> _EXERCISE PROMPT_: Pull out every line of the material below that contains the string "newSketch".
───
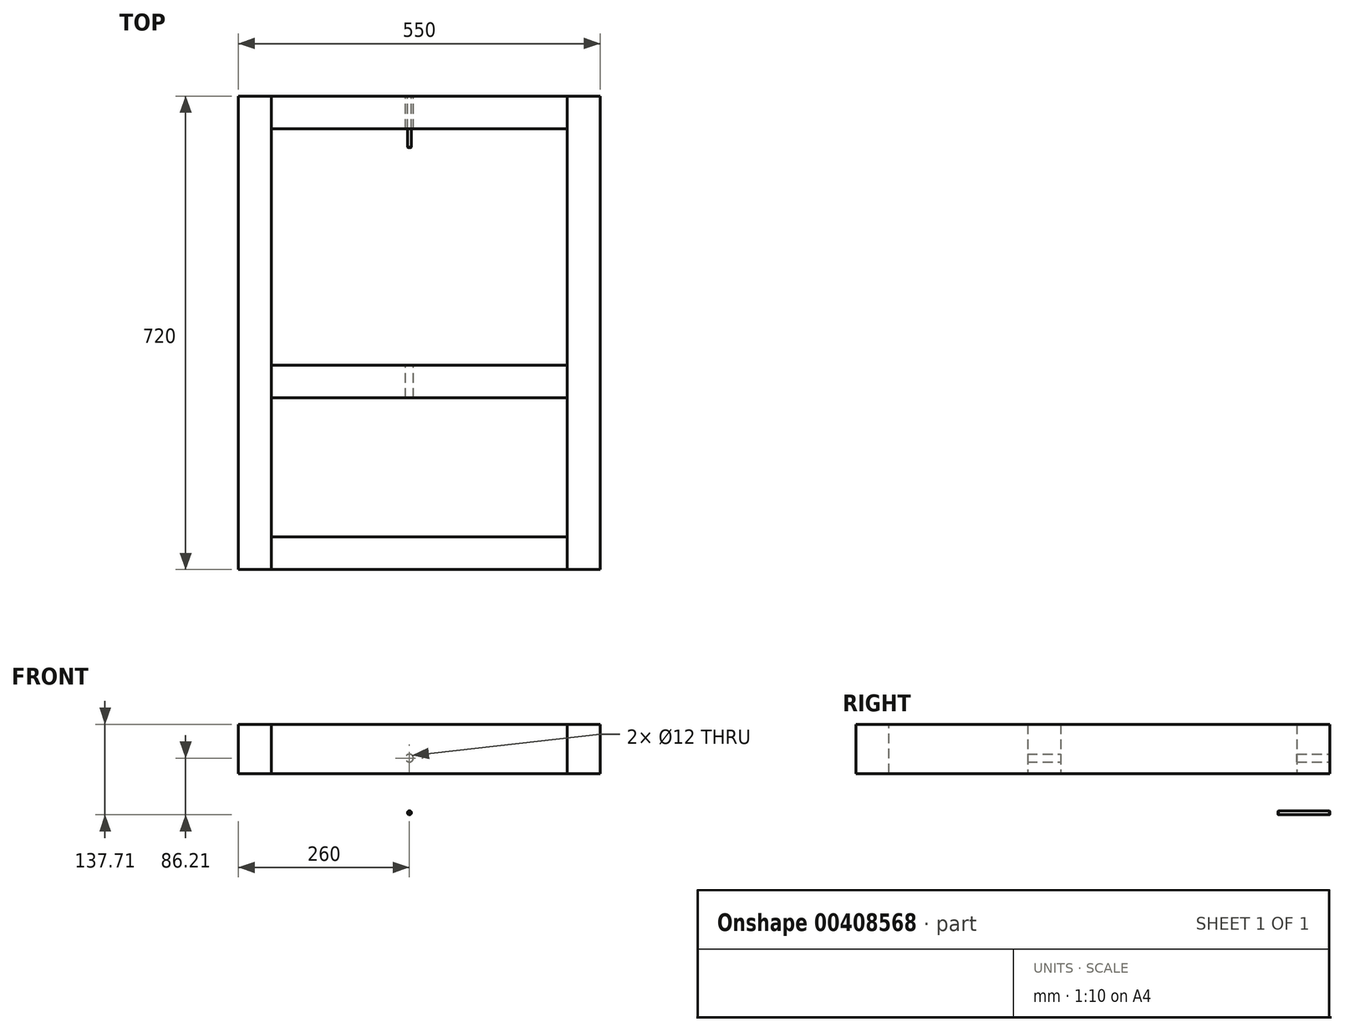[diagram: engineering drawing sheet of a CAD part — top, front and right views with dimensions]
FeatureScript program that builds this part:
annotation { "Feature Type Name" : "Feature", "Feature Type Description" : "" }
export const myFeature = defineFeature(function(context is Context, id is Id, definition is map)
    precondition{}
    {
        {
            var Q0;
            Q0=qCreatedBy(makeId("Front.planeOp"),FACE);
            var sketch = newSketch(context, id + "F0", { "sketchPlane" : qUnion([Q0])});
            skLineSegment(sketch, "E0.bottom", {"start": v(225, 37.5) * mm, "end": v(-225, 37.5) * mm});
            skLineSegment(sketch, "E0.top", {"start": v(225, -37.5) * mm, "end": v(-225, -37.5) * mm});
            skLineSegment(sketch, "E0.left", {"start": v(225, 37.5) * mm, "end": v(225, -37.5) * mm});
            skLineSegment(sketch, "E0.right", {"start": v(-225, 37.5) * mm, "end": v(-225, -37.5) * mm});
            skPoint(sketch, "E0.middle", {"position": v(0, 0) * mm});
            skLineSegment(sketch, "E1.bottom", {"start": v(225, 37.5) * mm, "end": v(275, 37.5) * mm});
            skLineSegment(sketch, "E1.top", {"start": v(225, -37.5) * mm, "end": v(275, -37.5) * mm});
            skLineSegment(sketch, "E1.right", {"start": v(275, 37.5) * mm, "end": v(275, -37.5) * mm});
            skLineSegment(sketch, "E2.bottom", {"start": v(-225, 37.5) * mm, "end": v(-275, 37.5) * mm});
            skLineSegment(sketch, "E2.top", {"start": v(-225, -37.5) * mm, "end": v(-275, -37.5) * mm});
            skLineSegment(sketch, "E2.right", {"start": v(-275, 37.5) * mm, "end": v(-275, -37.5) * mm});
            skLineSegment(sketch, "E3", {"start": v(225, -14) * mm, "end": v(-225, -14) * mm, "construction": true});
            skLineSegment(sketch, "E4", {"start": v(-15, 37.5) * mm, "end": v(-15, -37.5) * mm, "construction": true});
            skCircle(sketch, "E5", {"center": v(-15, -14) * mm, "radius": 6 * mm});
            skCircle(sketch, "E6", {"center": v(-15, -97.21) * mm, "radius": 3 * mm});
            skSolve(sketch);
        }
        {
            var Q0;
            Q0=makeQuery(id+"F0.imprint","IMPRINT",FACE,{"disambiguationData":[TD([[makeQuery(id+"F0.imprint","IMPRINT",EDGE,{"derivedFrom":sQuery(id+"F0.wireOp",EDGE,"E0.bottom")}),1.0]])]});
            extrude(context, id + "F1", {"entities" : qUnion([Q0]), "depth" : 50 * mm});
        }
        {
            var Q0;
            Q0=makeQuery(id+"F0.imprint","IMPRINT",FACE,{"disambiguationData":[TD([[makeQuery(id+"F0.imprint","IMPRINT",EDGE,{"derivedFrom":sQuery(id+"F0.wireOp",EDGE,"E1.bottom")}),-1.0]])]});
            extrude(context, id + "F2", {"entities" : qUnion([Q0]), "depth" : 720 * mm});
        }
        {
            var Q0;
            Q0=makeQuery(id+"F0.imprint","IMPRINT",FACE,{"disambiguationData":[TD([[makeQuery(id+"F0.imprint","IMPRINT",EDGE,{"derivedFrom":sQuery(id+"F0.wireOp",EDGE,"E2.bottom")}),1.0]])]});
            extrude(context, id + "F3", {"entities" : qUnion([Q0]), "depth" : 720 * mm});
        }
        {
            var Q0;
            Q0=makeQuery(id+"F1.opExtrude","CAP_FACE",FACE,{"disambiguationData":[OSD([sQuery(id+"F0.wireOp",EDGE,"E0.bottom"),sQuery(id+"F0.wireOp",EDGE,"E0.top"),sQuery(id+"F0.wireOp",EDGE,"E0.left"),sQuery(id+"F0.wireOp",EDGE,"E0.right"),sQuery(id+"F0.wireOp",EDGE,"E5")])],"isStart":true});
            cPlane(context, id + "F4", {"entities" : qUnion([Q0]), "cplaneType" : CPlaneType.OFFSET, "offset" : 409 * mm, "oppositeDirection" : true, "width" : 150 * mm, "height" : 150 * mm});
        }
        {
            var Q0;
            Q0=qCreatedBy(id+"F4.planeOp",FACE);
            var sketch = newSketch(context, id + "F5", { "sketchPlane" : qUnion([Q0])});
            skLineSegment(sketch, "E7.0.0", {"start": v(-225, -37.5) * mm, "end": v(225, -37.5) * mm});
            skLineSegment(sketch, "E7.0.1", {"start": v(225, -37.5) * mm, "end": v(225, 37.5) * mm});
            skLineSegment(sketch, "E7.0.2", {"start": v(225, 37.5) * mm, "end": v(-225, 37.5) * mm});
            skLineSegment(sketch, "E7.0.3", {"start": v(-225, 37.5) * mm, "end": v(-225, -37.5) * mm});
            skPoint(sketch, "E8.0", {"position": v(0, 0) * mm});
            skCircle(sketch, "E9.0", {"center": v(15, -14) * mm, "radius": 6 * mm});
            skLineSegment(sketch, "E10.0", {"start": v(-225, 37.5) * mm, "end": v(225, 37.5) * mm});
            skSolve(sketch);
        }
        {
            var Q0;
            Q0=makeQuery(id+"F5.imprint","IMPRINT",FACE,{"disambiguationData":[TD([[makeQuery(id+"F5.imprint","IMPRINT",EDGE,{"derivedFrom":sQuery(id+"F5.wireOp",EDGE,"E7.0.0")}),1.0]])]});
            extrude(context, id + "F6", {"entities" : qUnion([Q0]), "oppositeDirection" : true, "depth" : 50 * mm});
        }
        {
            var Q0;
            Q0=qCreatedBy(id+"F4.planeOp",FACE);
            cPlane(context, id + "F7", {"entities" : qUnion([Q0]), "cplaneType" : CPlaneType.OFFSET, "offset" : 311 * mm, "oppositeDirection" : true, "width" : 150 * mm, "height" : 150 * mm});
        }
        {
            var Q0;
            Q0=qCreatedBy(id+"F7.planeOp",FACE);
            var sketch = newSketch(context, id + "F8", { "sketchPlane" : qUnion([Q0])});
            skLineSegment(sketch, "E11.0", {"start": v(-225, 37.5) * mm, "end": v(225, 37.5) * mm});
            skLineSegment(sketch, "E12.0.0", {"start": v(-225, -37.5) * mm, "end": v(225, -37.5) * mm});
            skLineSegment(sketch, "E12.0.1", {"start": v(225, -37.5) * mm, "end": v(225, 37.5) * mm});
            skLineSegment(sketch, "E12.0.2", {"start": v(225, 37.5) * mm, "end": v(-225, 37.5) * mm});
            skLineSegment(sketch, "E12.0.3", {"start": v(-225, 37.5) * mm, "end": v(-225, -37.5) * mm});
            skSolve(sketch);
        }
        {
            var Q0;
            Q0=makeQuery(id+"F8.imprint","IMPRINT",FACE,{"disambiguationData":[TD([[makeQuery(id+"F8.imprint","IMPRINT",EDGE,{"derivedFrom":sQuery(id+"F8.wireOp",EDGE,"E12.0.0")}),1.0]])]});
            extrude(context, id + "F9", {"entities" : qUnion([Q0]), "depth" : 50 * mm});
        }
        {
            var Q0;
            Q0 = qSketchRegion(id + "F0", true);
            extrude(context, id + "F10", {"entities" : qUnion([Q0]), "depth" : 78.5 * mm});
        }
        {
            var Q0;
            Q0=makeQuery(id+"F10.opExtrude","CAP_EDGE",EDGE,{"disambiguationData":[OSD([sQuery(id+"F0.wireOp",EDGE,"E6")])],"isStart":true});
            var Q1;
            Q1=makeQuery(id+"F10.opExtrude","CAP_EDGE",EDGE,{"disambiguationData":[OSD([sQuery(id+"F0.wireOp",EDGE,"E6")])],"isStart":false});
            chamfer(context, id + "F11", {"entities" : qUnion([Q0, Q1]), "width" : .5 * mm, "tangentPropagation" : true});
        }
        {
            var Q0;
            Q0=makeQuery(id+"F2.opExtrude","SWEPT_BODY",BODY,{"disambiguationData":[OSD([sQuery(id+"F0.wireOp",EDGE,"E1.bottom"),sQuery(id+"F0.wireOp",EDGE,"E1.top"),sQuery(id+"F0.wireOp",EDGE,"E0.left"),sQuery(id+"F0.wireOp",EDGE,"E1.right")])]});
            var Q1;
            Q1=makeQuery(id+"F10.opExtrude","SWEPT_BODY",BODY,{"disambiguationData":[OSD([sQuery(id+"F0.wireOp",EDGE,"E0.bottom"),sQuery(id+"F0.wireOp",EDGE,"E0.top"),sQuery(id+"F0.wireOp",EDGE,"E1.bottom"),sQuery(id+"F0.wireOp",EDGE,"E1.top"),sQuery(id+"F0.wireOp",EDGE,"E1.right"),sQuery(id+"F0.wireOp",EDGE,"E2.bottom"),sQuery(id+"F0.wireOp",EDGE,"E2.top"),sQuery(id+"F0.wireOp",EDGE,"E2.right"),sQuery(id+"F0.wireOp",EDGE,"E5")])]});
            deleteBodies(context, id + "F12", {"entities" : qUnion([Q0, Q1])});
        }
        {
            var Q0;
            Q0=makeQuery(id+"F0.imprint","IMPRINT",FACE,{"disambiguationData":[TD([[makeQuery(id+"F0.imprint","IMPRINT",EDGE,{"derivedFrom":sQuery(id+"F0.wireOp",EDGE,"E1.bottom")}),-1.0]])]});
            extrude(context, id + "F13", {"entities" : qUnion([Q0]), "depth" : 720 * mm});
        }
        {
            var Q0;
            Q0=makeQuery(id+"F13.opExtrude","SWEPT_BODY",BODY,{"disambiguationData":[OSD([sQuery(id+"F0.wireOp",EDGE,"E1.bottom"),sQuery(id+"F0.wireOp",EDGE,"E1.top"),sQuery(id+"F0.wireOp",EDGE,"E0.left"),sQuery(id+"F0.wireOp",EDGE,"E1.right")])]});
            deleteBodies(context, id + "F14", {"entities" : qUnion([Q0])});
        }
        {
            var Q0;
            Q0=makeQuery(id+"F0.imprint","IMPRINT",FACE,{"disambiguationData":[TD([[makeQuery(id+"F0.imprint","IMPRINT",EDGE,{"derivedFrom":sQuery(id+"F0.wireOp",EDGE,"E1.bottom")}),-1.0]])]});
            extrude(context, id + "F15", {"entities" : qUnion([Q0]), "depth" : 720 * mm});
        }
    });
───
> _FULL ANSWER_:
            var sketch = newSketch(context, id + "F0", { "sketchPlane" : qUnion([Q0])});
            var sketch = newSketch(context, id + "F5", { "sketchPlane" : qUnion([Q0])});
            var sketch = newSketch(context, id + "F8", { "sketchPlane" : qUnion([Q0])});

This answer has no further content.